The Brady Handgun Violence Prevention Act, named for former presidential press secretary James Brady, established a national system of background checks and waiting periods for those buying handguns from federally licensed firearms dealers. The law was named for former presidential press secretary James Brady, who was wounded in the 1981 assassination attempt on President Ronald Reagan.
President Clinton has frequently hailed the law for blocking thousands of convicted felons from acquiring weapons that might have been used to commit new crimes.

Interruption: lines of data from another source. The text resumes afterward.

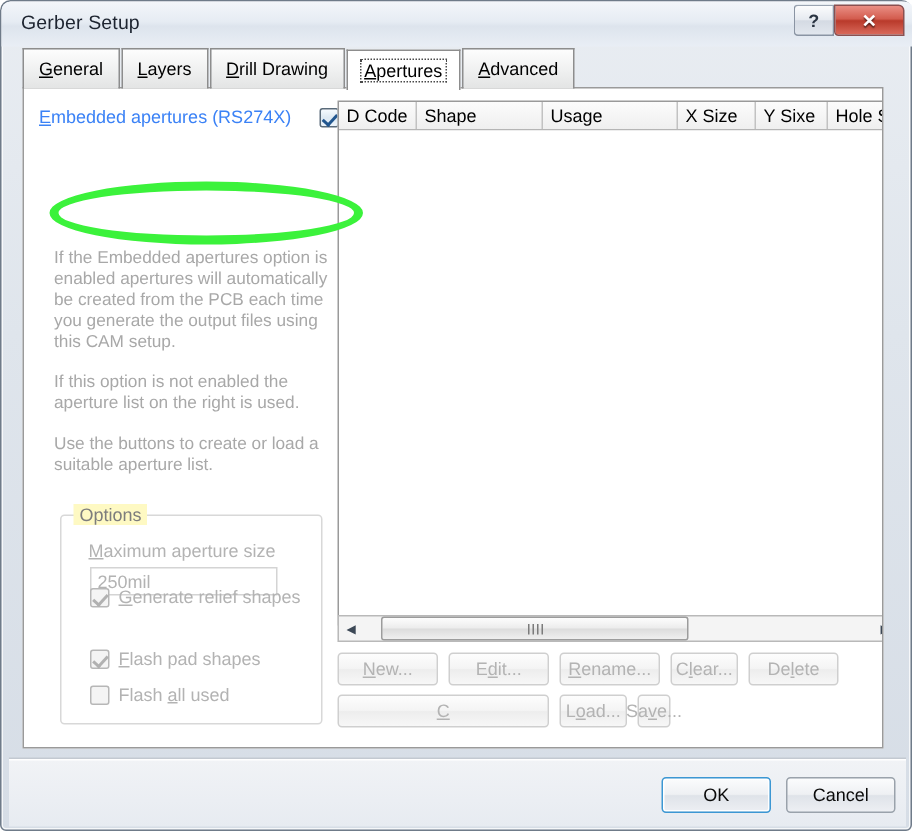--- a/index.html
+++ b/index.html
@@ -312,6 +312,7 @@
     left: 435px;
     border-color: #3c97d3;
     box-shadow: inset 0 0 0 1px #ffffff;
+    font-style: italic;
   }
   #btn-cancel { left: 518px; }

Researchers Jens Ludwig of Georgetown University and Philip Cook of Duke University compared data on homicide and suicide rates from 1985 through 1997, examining shifts since the Brady law was enacted in 1994.
Eighteen U.S. states had similar gun control measures already in place when the legislation was passed but the law created new restrictions in 32 other states, which they classified as “treatment states.”
“Our analyses provide no evidence that implementation of the Brady Act was associated with a reduction in homicide rates,” the researchers wrote in this week’s Journal of the American Medical Association.
“In particular, we find no differences in homicide or firearm homicide rates to adult victims in the 32 treatment states directly subject to the Brady Act provisions compared with the remaining control states,” they wrote.
The study took account of the decline in U.S. homicide and suicide rates for victims of all ages before the law went into effect.